An efficient Bayesian approach to joint functional principal component analysis for complex sampling designs

The analysis of multivariate functional curves has the potential to yield important scientific discoveries in domains such as healthcare, medicine, economics and social sciences. However it is common for real-world settings to present data that are both sparse and irregularly sampled, and this introduces important challenges for the current functional data methodology. Here we propose a Bayesian hierarchical framework for multivariate functional principal component analysis which accommodates the intricacies of such sampling designs by flexibly pooling information across subjects and correlated curves. Our model represents common latent dynamics via shared functional principal component scores, thereby effectively borrowing strength across curves while circumventing the computationally challenging task of estimating covariance matrices. These scores also provide a parsimonious representation of the major modes of joint variation of the curves, and constitute interpretable scalar summaries that can be employed in follow-up analyses. We perform inference using a variational message passing algorithm which combines efficiency, modularity and approximate posterior density estimation, enabling the joint analysis of large datasets with parameter uncertainty quantification. We conduct detailed simulations to assess the effectiveness of our approach in sharing information under complex sampling designs. We also exploit it to estimate the molecular disease courses of individual patients with SARS-CoV-2 infection and characterise patient heterogeneity in recovery outcomes; this study reveals key coordinated dynamics across the immune, inflammatory and metabolic systems, which are associated with survival and long-COVID symptoms up to one year post disease onset. Our approach is implemented in the R package bayesFPCA.
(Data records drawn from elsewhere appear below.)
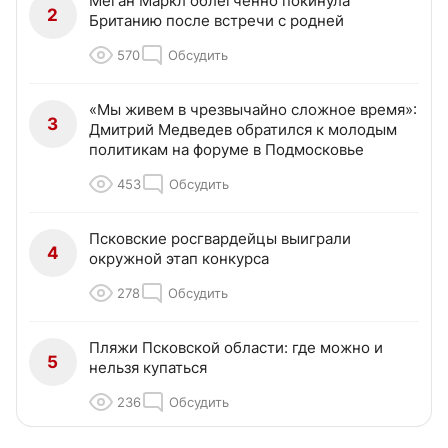
Меган Маркл облегченно покинула
2
Британию после встречи с родней
570
Обсудить
«Мы живем в чрезвычайно сложное время»:
3
Дмитрий Медведев обратился к молодым
политикам на форуме в Подмосковье
453
Обсудить
Псковские росгвардейцы выиграли
4
окружной этап конкурса
278
Обсудить
Пляжи Псковской области: где можно и
5
нельзя купаться
236
Обсудить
翻译：多变量函数曲线的分析有潜力在医疗、医学、经济学及社会科学等领域产生重要科学发现。然而，现实场景中常见数据既稀疏又不规则采样，这为当前函数型数据方法论带来了严峻挑战。本文提出一种贝叶斯层次框架，用于多变量函数型主成分分析。该框架通过灵活整合受试者与相关曲线间的信息，适应此类采样设计的复杂性。模型通过共享函数型主成分得分刻画共同潜在动态，从而在规避协方差矩阵估计这一计算难题的同时，有效增强不同曲线间的信息借用。这些得分还提供了曲线联合变异主要模式的简约表示，形成可用于后续分析的可解释标量汇总。我们采用变分消息传递算法进行推断，该算法兼具高效性、模块化和近似后验密度估计能力，支持含参数不确定性量化的大规模数据集联合分析。通过详细模拟实验，我们评估了该方法在复杂抽样设计中共享信息的有效性。同时，将其应用于估计SARS-CoV-2感染个体患者的分子病程，并刻画患者康复结局的异质性；该研究揭示了免疫、炎症及代谢系统间关键协同动态，这些动态与患者生存率及发病后长达一年的长新冠症状相关。本方法已在R包bayesFPCA中实现。